Final answer:
Mendel conducted experiments on pea plants, focusing on one characteristic at a time. His findings showing dominant and recessive patterns led to the Mendel's first law of segregation. Subsequent experiments with multiple traits led to his second law, the law of independent assortment, challenging the blending theory of inheritance.
Step-by-step explanation:
Mendel's Experiments and His Collection of Data
Johann Gregor Mendel's experiments involving pea plants laid the foundation for the field of genetics. His approach was methodical, applying mathematical analysis to biological questions. In his first set of experiments, Mendel focused on one characteristic at a time, such as flower color. By cross-pollinating purple and white-flowered plants (the P generation), and observing the subsequent F1 generation, he discovered that all offspring exhibited the purple flower trait.
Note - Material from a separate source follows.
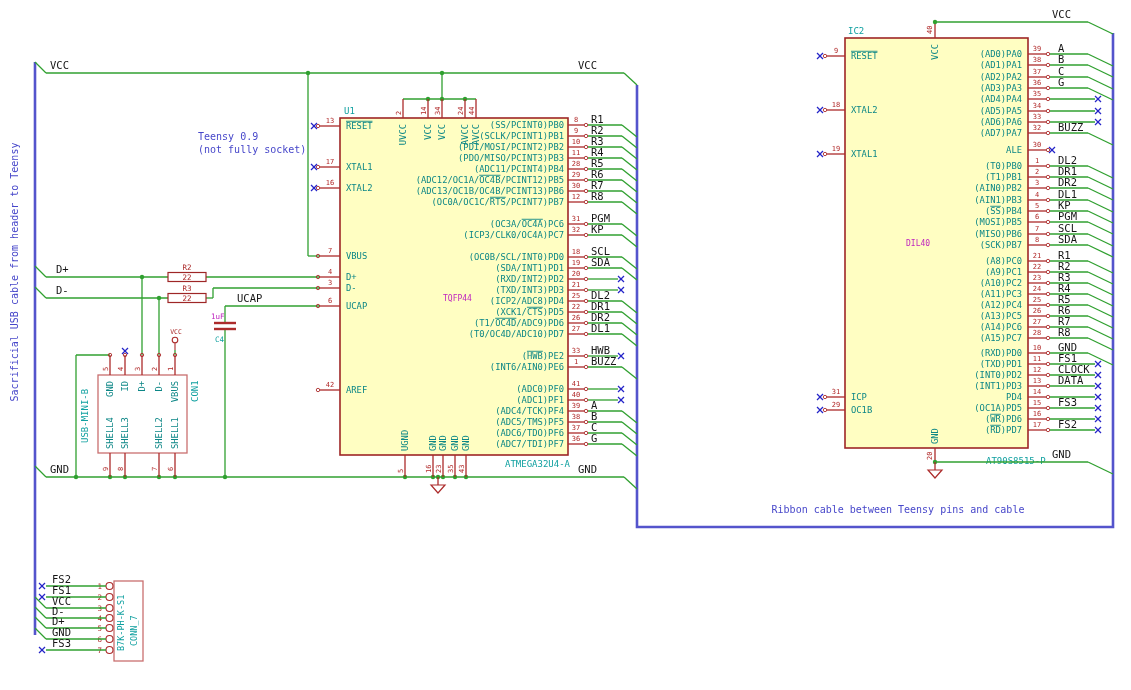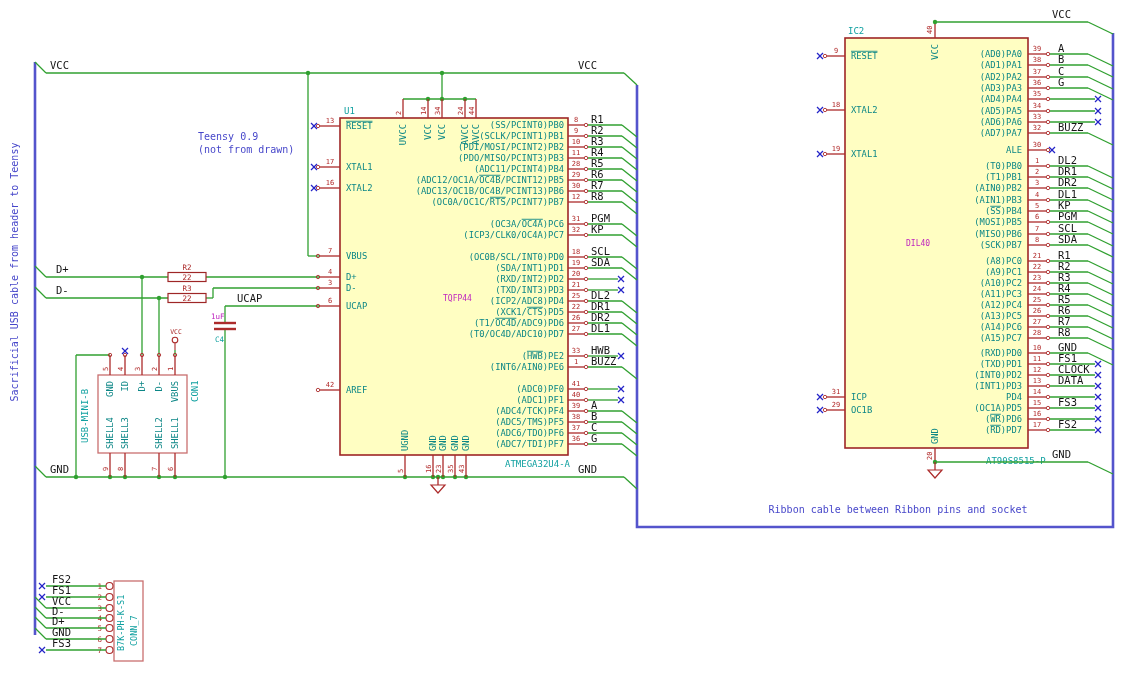"(not from drawn)" div { text: from drawn -> fully socket }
In these experiments, Mendel was surprised to find that the F1 generation did not show a blend of the parent traits, as was the common belief of the time, but instead, one trait was dominant. Further breeding of the F1 generation produced an F2 generation with both purple and white flowers, showing dominant and recessive patterns. The law of segregation, or Mendel's first law, arose from these observations, stating that alleles separate so that each gamete carries only one allele for each trait.
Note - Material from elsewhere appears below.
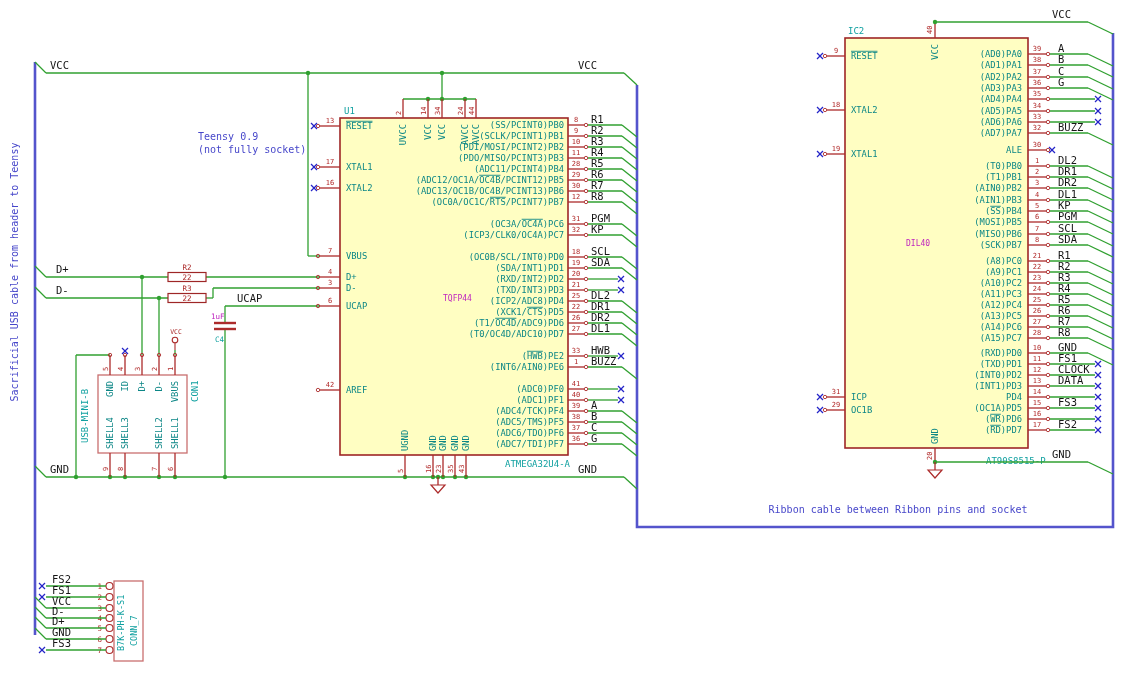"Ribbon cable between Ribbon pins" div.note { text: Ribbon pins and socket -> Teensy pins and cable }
Mendel's second set of experiments involved tracking two characteristics simultaneously, such as seed shape and color. This led to Mendel's second law, the law of independent assortment, which asserts that alleles for different traits are distributed to gametes independently. Mendel's systematic breeding and observation of nearly 30,000 pea plants revealed that traits are transmitted from parents to offspring independently and in predictable patterns, which fundamentally contradicted the blending theory of inheritance.